**INSTRUCTION**
Scan the listing for "Cookies" and copy out each line that has it.
----- EXERCISE DATA
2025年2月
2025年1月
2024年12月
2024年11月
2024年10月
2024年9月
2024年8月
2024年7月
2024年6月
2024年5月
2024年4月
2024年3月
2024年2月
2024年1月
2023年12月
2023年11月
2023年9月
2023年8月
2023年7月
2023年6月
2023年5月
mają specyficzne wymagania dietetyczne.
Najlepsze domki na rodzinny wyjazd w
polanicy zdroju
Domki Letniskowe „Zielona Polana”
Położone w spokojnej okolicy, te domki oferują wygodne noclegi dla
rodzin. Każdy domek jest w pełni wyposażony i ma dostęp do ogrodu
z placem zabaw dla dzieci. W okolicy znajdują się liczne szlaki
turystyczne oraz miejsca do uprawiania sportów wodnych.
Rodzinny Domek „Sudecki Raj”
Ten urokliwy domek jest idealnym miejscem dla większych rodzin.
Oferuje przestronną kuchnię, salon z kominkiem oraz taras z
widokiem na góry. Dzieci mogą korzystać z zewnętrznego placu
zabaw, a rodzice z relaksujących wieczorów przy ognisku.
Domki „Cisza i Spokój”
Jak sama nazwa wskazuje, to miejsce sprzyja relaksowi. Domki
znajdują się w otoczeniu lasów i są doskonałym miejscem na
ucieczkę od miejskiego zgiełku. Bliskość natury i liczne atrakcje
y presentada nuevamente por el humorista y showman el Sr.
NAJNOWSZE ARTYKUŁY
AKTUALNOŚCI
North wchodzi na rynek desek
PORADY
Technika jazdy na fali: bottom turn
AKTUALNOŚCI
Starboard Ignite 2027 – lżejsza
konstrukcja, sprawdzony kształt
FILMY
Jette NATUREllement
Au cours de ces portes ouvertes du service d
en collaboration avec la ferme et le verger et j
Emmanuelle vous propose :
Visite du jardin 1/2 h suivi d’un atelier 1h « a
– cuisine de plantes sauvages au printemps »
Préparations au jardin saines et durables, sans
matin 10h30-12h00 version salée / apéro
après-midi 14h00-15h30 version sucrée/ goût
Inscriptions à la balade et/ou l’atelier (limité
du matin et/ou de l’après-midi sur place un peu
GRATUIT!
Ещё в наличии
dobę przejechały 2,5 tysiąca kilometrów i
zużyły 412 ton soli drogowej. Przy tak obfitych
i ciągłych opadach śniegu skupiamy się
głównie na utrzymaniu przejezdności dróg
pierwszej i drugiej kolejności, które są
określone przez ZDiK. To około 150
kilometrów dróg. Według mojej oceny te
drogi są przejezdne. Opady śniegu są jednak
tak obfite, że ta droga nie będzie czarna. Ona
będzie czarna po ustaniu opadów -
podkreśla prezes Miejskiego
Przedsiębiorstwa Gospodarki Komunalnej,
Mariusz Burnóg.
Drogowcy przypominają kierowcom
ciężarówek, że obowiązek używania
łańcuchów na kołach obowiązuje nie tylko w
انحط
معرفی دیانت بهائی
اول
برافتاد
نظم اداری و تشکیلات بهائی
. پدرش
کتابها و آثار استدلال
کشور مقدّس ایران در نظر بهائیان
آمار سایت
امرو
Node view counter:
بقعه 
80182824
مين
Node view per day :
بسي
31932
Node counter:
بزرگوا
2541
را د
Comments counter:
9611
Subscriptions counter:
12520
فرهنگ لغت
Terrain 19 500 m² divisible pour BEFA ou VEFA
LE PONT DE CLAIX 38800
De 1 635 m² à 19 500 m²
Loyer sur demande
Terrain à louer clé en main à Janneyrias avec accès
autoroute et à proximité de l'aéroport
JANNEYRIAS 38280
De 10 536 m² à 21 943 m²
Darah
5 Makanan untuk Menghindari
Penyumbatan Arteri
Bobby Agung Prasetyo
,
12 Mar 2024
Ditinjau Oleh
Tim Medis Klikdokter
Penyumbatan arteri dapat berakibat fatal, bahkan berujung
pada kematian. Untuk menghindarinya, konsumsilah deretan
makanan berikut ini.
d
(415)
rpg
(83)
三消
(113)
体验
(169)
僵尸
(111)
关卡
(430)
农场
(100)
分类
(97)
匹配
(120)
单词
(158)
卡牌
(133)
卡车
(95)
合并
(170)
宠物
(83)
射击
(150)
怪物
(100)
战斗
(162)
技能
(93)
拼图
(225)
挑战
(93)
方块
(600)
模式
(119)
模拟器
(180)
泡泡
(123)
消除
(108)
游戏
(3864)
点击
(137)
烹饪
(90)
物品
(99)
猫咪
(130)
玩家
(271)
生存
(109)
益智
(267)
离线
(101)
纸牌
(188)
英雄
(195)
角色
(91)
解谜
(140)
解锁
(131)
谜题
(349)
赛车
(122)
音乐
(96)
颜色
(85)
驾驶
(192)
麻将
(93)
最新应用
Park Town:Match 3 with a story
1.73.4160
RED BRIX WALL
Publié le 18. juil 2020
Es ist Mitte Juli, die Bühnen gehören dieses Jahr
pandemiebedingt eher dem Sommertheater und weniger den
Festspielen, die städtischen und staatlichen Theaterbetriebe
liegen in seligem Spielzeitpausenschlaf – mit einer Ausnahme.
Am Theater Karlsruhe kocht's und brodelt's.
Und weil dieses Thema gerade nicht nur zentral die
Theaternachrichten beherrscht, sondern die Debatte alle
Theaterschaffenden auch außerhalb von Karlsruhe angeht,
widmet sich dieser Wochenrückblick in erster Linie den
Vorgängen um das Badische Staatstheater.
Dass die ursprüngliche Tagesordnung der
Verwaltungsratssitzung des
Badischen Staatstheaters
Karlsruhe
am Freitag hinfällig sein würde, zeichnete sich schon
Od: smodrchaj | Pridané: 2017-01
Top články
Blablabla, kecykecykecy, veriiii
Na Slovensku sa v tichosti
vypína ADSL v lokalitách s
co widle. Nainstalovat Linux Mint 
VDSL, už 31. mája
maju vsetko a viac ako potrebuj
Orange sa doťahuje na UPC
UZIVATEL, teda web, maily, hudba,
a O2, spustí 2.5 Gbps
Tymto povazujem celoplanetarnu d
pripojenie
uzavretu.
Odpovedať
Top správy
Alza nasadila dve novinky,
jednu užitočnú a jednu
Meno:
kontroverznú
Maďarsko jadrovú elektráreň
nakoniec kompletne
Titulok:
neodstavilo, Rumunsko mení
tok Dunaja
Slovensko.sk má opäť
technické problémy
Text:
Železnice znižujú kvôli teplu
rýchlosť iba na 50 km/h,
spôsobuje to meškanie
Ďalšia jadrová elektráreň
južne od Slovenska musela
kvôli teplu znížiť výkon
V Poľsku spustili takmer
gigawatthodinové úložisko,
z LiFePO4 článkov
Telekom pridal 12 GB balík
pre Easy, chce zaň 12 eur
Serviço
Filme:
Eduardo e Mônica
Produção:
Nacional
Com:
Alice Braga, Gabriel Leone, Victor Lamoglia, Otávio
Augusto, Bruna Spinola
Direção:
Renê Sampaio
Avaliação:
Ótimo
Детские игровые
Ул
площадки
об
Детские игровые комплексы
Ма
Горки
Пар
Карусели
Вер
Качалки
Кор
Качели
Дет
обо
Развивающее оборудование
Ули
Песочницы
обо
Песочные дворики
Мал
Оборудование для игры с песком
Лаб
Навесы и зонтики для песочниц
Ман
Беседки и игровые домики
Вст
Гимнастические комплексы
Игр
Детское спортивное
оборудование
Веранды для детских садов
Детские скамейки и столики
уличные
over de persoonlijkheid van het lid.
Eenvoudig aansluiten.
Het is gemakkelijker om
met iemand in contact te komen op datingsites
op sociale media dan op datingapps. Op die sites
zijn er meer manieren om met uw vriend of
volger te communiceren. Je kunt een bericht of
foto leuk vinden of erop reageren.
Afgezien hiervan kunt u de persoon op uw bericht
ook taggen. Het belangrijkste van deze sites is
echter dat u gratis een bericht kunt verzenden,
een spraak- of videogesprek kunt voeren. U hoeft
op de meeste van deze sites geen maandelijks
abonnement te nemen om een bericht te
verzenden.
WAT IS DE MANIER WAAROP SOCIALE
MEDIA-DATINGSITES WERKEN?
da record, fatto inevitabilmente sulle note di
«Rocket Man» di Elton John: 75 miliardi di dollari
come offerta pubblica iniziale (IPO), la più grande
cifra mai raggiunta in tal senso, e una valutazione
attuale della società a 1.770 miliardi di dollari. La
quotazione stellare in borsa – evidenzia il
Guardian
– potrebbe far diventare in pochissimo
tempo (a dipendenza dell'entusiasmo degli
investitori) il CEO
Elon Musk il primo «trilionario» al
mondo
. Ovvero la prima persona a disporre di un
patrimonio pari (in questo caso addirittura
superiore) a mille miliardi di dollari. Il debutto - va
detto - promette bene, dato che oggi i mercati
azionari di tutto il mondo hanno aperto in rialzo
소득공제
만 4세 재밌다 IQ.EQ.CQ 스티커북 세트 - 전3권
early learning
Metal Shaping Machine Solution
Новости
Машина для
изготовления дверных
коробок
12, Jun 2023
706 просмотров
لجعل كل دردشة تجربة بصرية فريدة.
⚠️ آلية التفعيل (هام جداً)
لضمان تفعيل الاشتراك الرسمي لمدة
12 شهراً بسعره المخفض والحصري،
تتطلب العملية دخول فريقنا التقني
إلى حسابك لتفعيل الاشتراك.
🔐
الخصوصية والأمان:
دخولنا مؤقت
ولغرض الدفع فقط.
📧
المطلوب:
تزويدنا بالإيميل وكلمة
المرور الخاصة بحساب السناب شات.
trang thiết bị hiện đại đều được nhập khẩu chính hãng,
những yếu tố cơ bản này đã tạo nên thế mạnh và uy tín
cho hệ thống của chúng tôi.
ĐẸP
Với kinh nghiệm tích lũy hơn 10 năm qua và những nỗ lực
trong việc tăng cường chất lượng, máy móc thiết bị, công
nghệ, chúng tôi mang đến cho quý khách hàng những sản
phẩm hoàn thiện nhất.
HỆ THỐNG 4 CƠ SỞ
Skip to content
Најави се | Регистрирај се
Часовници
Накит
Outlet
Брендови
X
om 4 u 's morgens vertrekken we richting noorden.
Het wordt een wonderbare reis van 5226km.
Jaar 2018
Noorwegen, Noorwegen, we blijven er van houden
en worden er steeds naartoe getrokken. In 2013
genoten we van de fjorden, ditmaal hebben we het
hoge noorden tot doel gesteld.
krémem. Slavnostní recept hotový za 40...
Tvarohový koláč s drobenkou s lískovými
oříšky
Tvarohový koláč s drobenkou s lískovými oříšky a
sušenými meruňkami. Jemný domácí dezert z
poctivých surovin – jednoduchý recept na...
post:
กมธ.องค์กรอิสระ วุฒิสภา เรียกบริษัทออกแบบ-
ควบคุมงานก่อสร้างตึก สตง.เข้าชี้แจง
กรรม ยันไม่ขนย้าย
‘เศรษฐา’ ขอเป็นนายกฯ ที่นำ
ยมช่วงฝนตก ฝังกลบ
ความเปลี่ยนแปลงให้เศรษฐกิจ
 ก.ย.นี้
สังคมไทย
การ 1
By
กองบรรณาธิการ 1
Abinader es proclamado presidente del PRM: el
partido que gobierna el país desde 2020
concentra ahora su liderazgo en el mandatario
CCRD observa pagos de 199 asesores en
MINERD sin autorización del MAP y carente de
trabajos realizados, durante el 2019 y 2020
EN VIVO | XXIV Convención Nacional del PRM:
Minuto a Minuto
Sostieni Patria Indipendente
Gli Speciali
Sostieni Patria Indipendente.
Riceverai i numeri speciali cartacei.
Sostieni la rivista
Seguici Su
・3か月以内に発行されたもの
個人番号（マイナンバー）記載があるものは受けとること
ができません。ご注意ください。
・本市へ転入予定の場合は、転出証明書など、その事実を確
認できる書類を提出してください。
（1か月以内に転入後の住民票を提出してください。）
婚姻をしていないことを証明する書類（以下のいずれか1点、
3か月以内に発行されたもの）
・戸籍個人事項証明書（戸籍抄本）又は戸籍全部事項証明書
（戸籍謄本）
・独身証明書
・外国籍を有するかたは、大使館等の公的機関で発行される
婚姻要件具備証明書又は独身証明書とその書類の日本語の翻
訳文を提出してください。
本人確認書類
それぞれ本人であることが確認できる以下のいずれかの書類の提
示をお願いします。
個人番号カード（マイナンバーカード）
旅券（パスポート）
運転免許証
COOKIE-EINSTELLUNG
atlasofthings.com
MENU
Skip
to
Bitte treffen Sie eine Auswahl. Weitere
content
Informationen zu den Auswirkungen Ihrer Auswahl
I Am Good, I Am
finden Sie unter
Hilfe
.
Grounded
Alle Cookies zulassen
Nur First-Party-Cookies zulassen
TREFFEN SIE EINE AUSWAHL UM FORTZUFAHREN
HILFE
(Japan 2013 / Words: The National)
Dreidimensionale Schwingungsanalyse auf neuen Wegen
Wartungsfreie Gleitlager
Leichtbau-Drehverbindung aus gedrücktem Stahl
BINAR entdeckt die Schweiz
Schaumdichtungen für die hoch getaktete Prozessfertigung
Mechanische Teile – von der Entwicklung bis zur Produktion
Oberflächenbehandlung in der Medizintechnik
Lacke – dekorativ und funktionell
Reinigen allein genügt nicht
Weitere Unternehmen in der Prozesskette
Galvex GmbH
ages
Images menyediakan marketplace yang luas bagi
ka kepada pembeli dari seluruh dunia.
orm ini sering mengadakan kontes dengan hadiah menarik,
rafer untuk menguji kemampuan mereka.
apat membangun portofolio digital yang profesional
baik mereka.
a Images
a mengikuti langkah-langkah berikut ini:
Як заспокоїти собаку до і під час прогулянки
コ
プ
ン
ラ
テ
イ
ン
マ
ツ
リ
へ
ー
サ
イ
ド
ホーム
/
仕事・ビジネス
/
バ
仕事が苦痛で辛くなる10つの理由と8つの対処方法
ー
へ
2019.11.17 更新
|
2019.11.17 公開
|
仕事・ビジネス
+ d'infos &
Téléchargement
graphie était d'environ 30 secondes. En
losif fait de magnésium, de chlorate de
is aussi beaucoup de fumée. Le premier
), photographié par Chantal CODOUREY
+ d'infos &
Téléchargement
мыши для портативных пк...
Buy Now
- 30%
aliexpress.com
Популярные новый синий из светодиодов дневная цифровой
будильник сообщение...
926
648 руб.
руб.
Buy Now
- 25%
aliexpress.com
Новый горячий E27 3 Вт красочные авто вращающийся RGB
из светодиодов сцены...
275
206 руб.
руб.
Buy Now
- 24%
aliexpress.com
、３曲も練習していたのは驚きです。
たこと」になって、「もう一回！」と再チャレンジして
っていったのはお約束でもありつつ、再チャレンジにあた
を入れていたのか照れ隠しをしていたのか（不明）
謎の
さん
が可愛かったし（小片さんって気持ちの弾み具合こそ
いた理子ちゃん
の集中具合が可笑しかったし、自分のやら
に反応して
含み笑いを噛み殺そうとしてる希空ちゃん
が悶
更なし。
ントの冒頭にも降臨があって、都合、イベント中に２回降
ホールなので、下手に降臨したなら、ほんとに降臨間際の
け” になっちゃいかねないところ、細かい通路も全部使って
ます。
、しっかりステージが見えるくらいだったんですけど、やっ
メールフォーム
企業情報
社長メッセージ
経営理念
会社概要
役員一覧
----------
**EXPECTED OUTPUT**
Alle Cookies zulassen
Nur First-Party-Cookies zulassen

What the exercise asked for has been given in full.